Они посмотрели друг на друга. Первый раз – по-настоящему. И в этом взгляде что-то треснуло.

Их запястья были одинаковыми. Синие отметины. Узоры, будто вытравленные иглой. Один в один. Как зеркала, рисовавшие один и тот же шрам.

– Что это значит? – прошептала Алиса.

Он не ответил. Только медленно разжал ладонь. Внутри – осколок стекла. Сквозь него пламя казалось живым существом. А на его фоне – дым, складывающийся в силуэт. Тот самый.

– Она не отпустит, – сказал он. – Мы теперь часть её картины.

Сирены выли, как ребёнок, которого забыли в горящем доме. Голоса. Кто-то кричал: «Дети! Живы?!»

Алиса попыталась встать. Ноги дрожали. Мир накренился. Будто кто-то бил молотком по картине, висящей у неё в голове. В волосах – что-то холодное. Она провела пальцами и увидела на ладони чёрный пепел.

Он прилип к коже, будто знал, кому принадлежать. Как в сказке няни: «Пепел мёртвых всегда ищет того, кто их предал».

Пепел на ладони складывался в букву. «М».


Буква «М» не просто лежала на ладони. Она пульсировала, будто под ней билось крошечное сердце.
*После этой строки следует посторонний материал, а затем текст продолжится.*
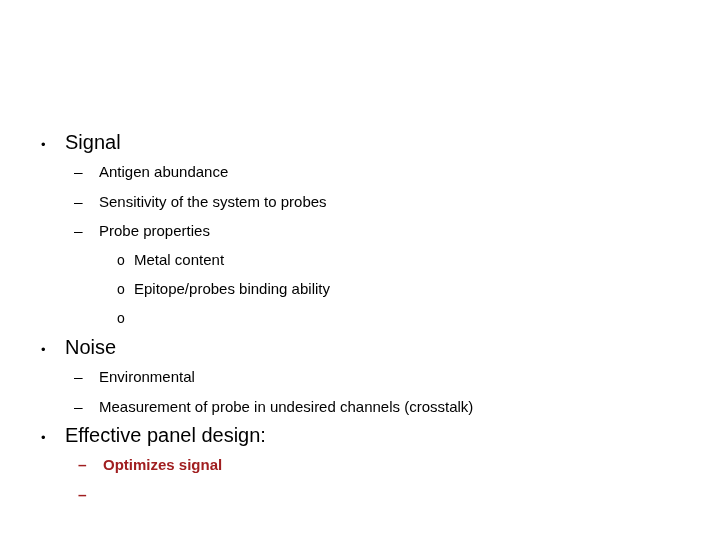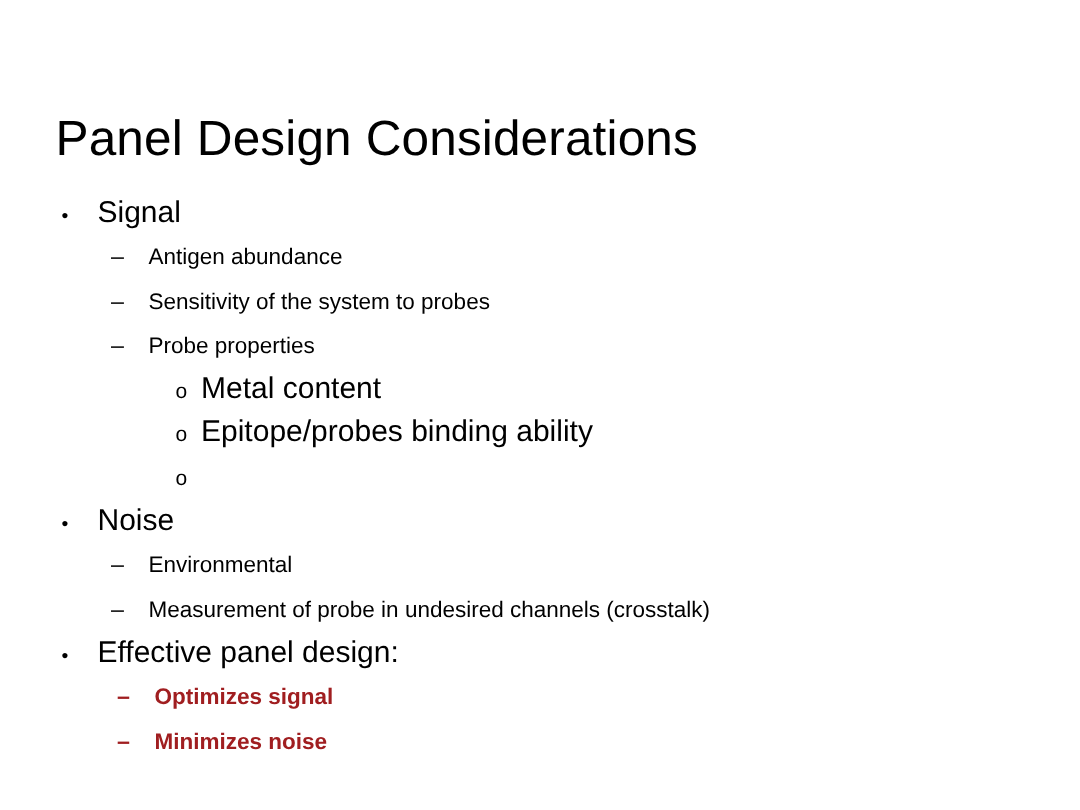--- a/index.html
+++ b/index.html
@@ -121,7 +121,6 @@
 
 <div class="slide">
 
-  <h1 class="slide-title">Panel Design Considerations</h1>
 
   <ul class="body-list" id="body-list">
       <li class="bullet-row lvl1" style="color: rgb(0, 0, 0);">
Алиса вдруг вспомнила: так же пульсировала рама картины, когда мама кричала что-то про «пепел».


Алиса вскрикнула. И тут же зажала рот.

Дэмиен смотрел на неё. Лицо было неподвижным, но глаза… в них что-то стучало. Не страх. Не сожаление. Предчувствие. Как будто он знал, что всё только начинается.

Он подошёл ближе, коснулся её запястья, где узор пульсировал с каждой каплей крови.

– Это не конец, – прошептал он. – Она только начала собирать нас… – его голос дрогнул. – А я не хочу быть её кистью.

И в этот момент Алиса почувствовала: она больше не одна. И в этом взгляде – её собственное лицо, но с губами, обожжёнными в улыбке.

Кто-то смотрит изнутри. Через её глаза.

Сквозь неё. И ждёт, чтобы войти, когда она моргнёт.

ГЛАВА 1. ТЕНИ ПРОШЛОГО

Кисть скользила по холсту с точностью хирурга. Мазок – вдох. Линия – выдох. Всё, чтобы удержать внутри то, что рвалось наружу. Мышцы запястья сводило. Кончик кисти дрожал едва заметно, но для Алисы – как землетрясение. Воздух в комнате был плотным. В нём чувствовалось: здесь недавно происходило что-то неправильное. Не от пыли – от памяти. Льняное масло, старая древесина и… запах, как после выстрела. Сера. Расплавленный свинец. Он пробивался сквозь ладан, оставшийся от вчерашнего вечера. Ладан не для молитвы. Для защиты. От запаха, что возвращался, стоило только моргнуть. На мольберте – мадонна. Потускневшая, с выцветшим ореолом и глазами, в которых больше не было света. Левый угол холста обуглен. Алиса скребла его с осторожностью, как будто картина могла взорваться от лишнего прикосновения. Тампоном она сняла верхний слой лака. Под ним – налёт. Пепел с вкраплениями костяной пыли. Она сразу узнала материал: алхимический приём XIX века. Часть проклятой техники memento mori. Она судорожно выдохнула. Сердце застучало быстрее. Что эта картина делает здесь? Рама была неровной, будто дерево вспоминало огонь. Алиса провела по ней пальцем – занозы, как следы когтей. Прядь волос прилипла к виску. Она резко откинула её, потом прижала руку к запястью. Узор под свитером пульсировал – будто тень под кожей заметила то же, что и она. Знак будто оживал, как только в мастерской появлялся пепел. На столе лежал конверт. Тёмная бумага, печать – трезубец, обвитый змеёй. Она не придала значения. Пока. Пока не увидела такой же знак на двери галереи Дэмиена Рейнольдса. В мастерской было тихо. Старые каменные стены глушили звуки города. Место, где она работала, раньше было часовней. Теперь – как саркофаг для искусства. Свет просачивался сквозь узкие окна, освещая пыль в воздухе. Иногда казалось – это не пыль, а чьи-то взгляды. Книги стояли рядами, как свидетели. История живописи, пигментология, судебные дела о фальсификациях. Одна – открыта на главе об Эдгаре Вальтере. Её предке. Она не помнила, чтобы её открывала. Пигменты на столе были разложены в ряд. Алиса взяла баночку с серым порошком, понюхала. Защипало в носу. Привкус на языке – как от пепла. Или крови. Она вздрогнула.